**TEXT FOR ANALYSIS:**
════════════════

47

My question:

How can new users better understand the correlation between SO guidelines and SO community imposed guidelines?

Reason for question:

  1. Being a new user.

  2. Negative experiences that are related to community imposed guidelines.

  3. To better understand the current mechanics and direction that SO is heading, so that I can determine if this community is right for me.

Discussion:

As a new user, I have received what I consider negative experiences.

Example: https://stackoverflow.com/questions/28772207/completely-disable-internet/28772368#28772368

The goal for my answer was simply to help a new user solve a problem. I felt this was achieved with my answer. Due to being a user with low reputation, I was not able to comment or flag as a duplicate question.

However, I was respectful, and I took the time to find that this question has already been asked and answered on SO, and I added a line of code that was not in the answer link to help make sure that the user understands the correct namespace that is required to call that line of code.

As a result, I received several down votes by the community, and I was given instructions for a process that is not available to me as a user yet. These instructions were imposed by a community member. I was given the instruction to flag the post as a duplicate which I can agree might be more appropriate. However, it is not even possible. As a result that user that has given me instructions that are not available to me for SO, whom received 2 up votes for it.

Another user responded in a comment to the OP to ask if they even used Google. The user stated the search query they used to find results. Some people may read that response as being derogatory. I can surely understand the frustration that exists with the regulars on SO regarding duplicate questions. However, we live in a new age where predictive analytics is more associated with search and retrieval from the internet. In short, that user may have different search results than each of us due to this. But yet, this community member gets an up vote for that comment which doesn't help the OP (IMO).

════════════════

**RECORDED INFORMATION:**
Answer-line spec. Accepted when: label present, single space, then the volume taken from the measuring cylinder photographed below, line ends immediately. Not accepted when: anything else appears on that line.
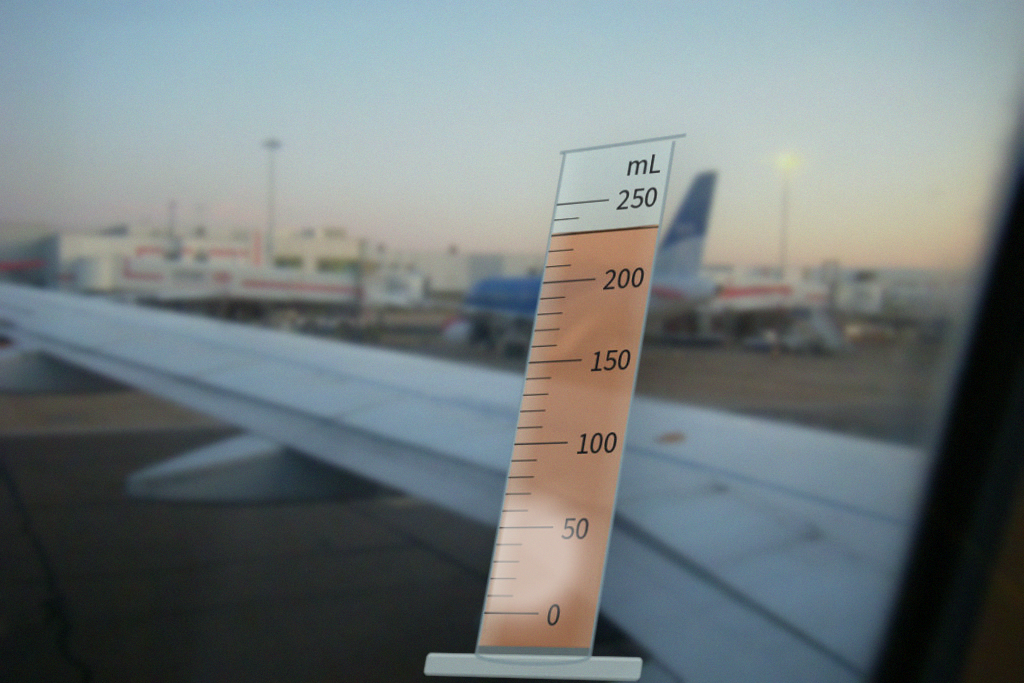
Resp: 230 mL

════════════════

**EXERCISE:** Condense the post about Stack Overflow guidelines into two sentences.

**RESPONSE TO THE EXERCISE:** A new Stack Overflow user asks how newcomers can better understand the relationship between the site's guidelines and those imposed by its community, partly to judge whether the community is a good fit. The writer recounts answering a question that had already been asked and answered on the site, receiving several down votes, and being told to flag it as a duplicate, a step not yet available at low reputation; the writer also notes that another member's comment asking whether the asker had used Google drew an up vote.